Saved entries
★ ★ ★ ★

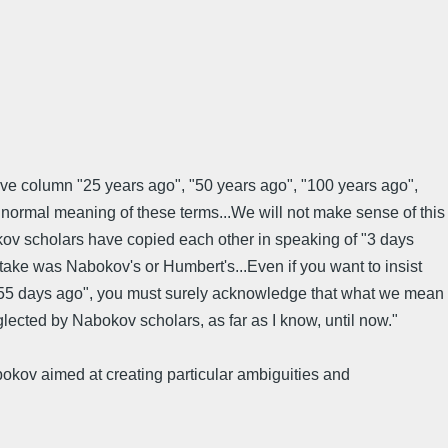
chive column "25 years ago", "50 years ago", "100 years ago",
normal meaning of these terms...We will not make sense of this
okov scholars have copied each other in speaking of "3 days
take was Nabokov's or Humbert's...Even if you want to insist
l "55 days ago", you must surely acknowledge that what we mean
ected by Nabokov scholars, as far as I know, until now."
bokov aimed at creating particular ambiguities and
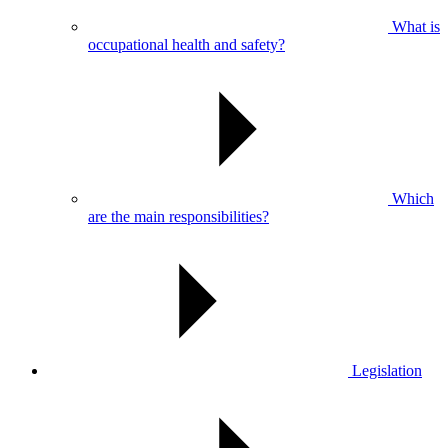
What is
occupational health and safety?
Which
are the main responsibilities?
Legislation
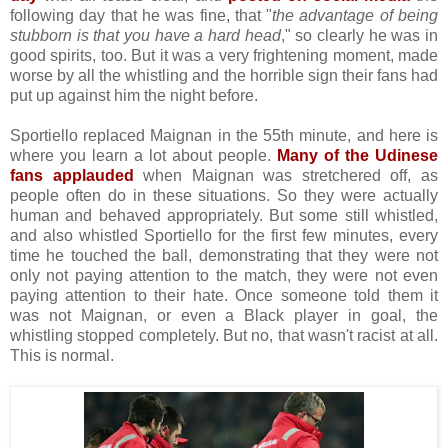
following day that he was fine, that "
the advantage of being
stubborn is that you have a hard head
," so clearly he was in
good spirits, too. But it was a very frightening moment, made
worse by all the whistling and the horrible sign their fans had
put up against him the night before.
Sportiello replaced Maignan in the 55th minute, and here is
where you learn a lot about people.
Many of the Udinese
fans applauded
when Maignan was stretchered off, as
people often do in these situations. So they were actually
human and behaved appropriately. But some still whistled,
and also whistled Sportiello for the first few minutes, every
time he touched the ball, demonstrating that they were not
only not paying attention to the match, they were not even
paying attention to their hate. Once someone told them it
was not Maignan, or even a Black player in goal, the
whistling stopped completely. But no, that wasn't racist at all.
This is normal.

★ ★ ★ ★

## [AIM OF THE EXERCISE]
Set every record down exactly, omitting pictures.

## [ANSWER TO THIS EXERCISE]
chive column "25 years ago", "50 years ago", "100 years ago",
normal meaning of these terms...We will not make sense of this
okov scholars have copied each other in speaking of "3 days
take was Nabokov's or Humbert's...Even if you want to insist
l "55 days ago", you must surely acknowledge that what we mean
ected by Nabokov scholars, as far as I know, until now."
bokov aimed at creating particular ambiguities and
What is
occupational health and safety?
Which
are the main responsibilities?
Legislation
following day that he was fine, that "
the advantage of being
stubborn is that you have a hard head
," so clearly he was in
good spirits, too. But it was a very frightening moment, made
worse by all the whistling and the horrible sign their fans had
put up against him the night before.
Sportiello replaced Maignan in the 55th minute, and here is
where you learn a lot about people.
Many of the Udinese
fans applauded
when Maignan was stretchered off, as
people often do in these situations. So they were actually
human and behaved appropriately. But some still whistled,
and also whistled Sportiello for the first few minutes, every
time he touched the ball, demonstrating that they were not
only not paying attention to the match, they were not even
paying attention to their hate. Once someone told them it
was not Maignan, or even a Black player in goal, the
whistling stopped completely. But no, that wasn't racist at all.
This is normal.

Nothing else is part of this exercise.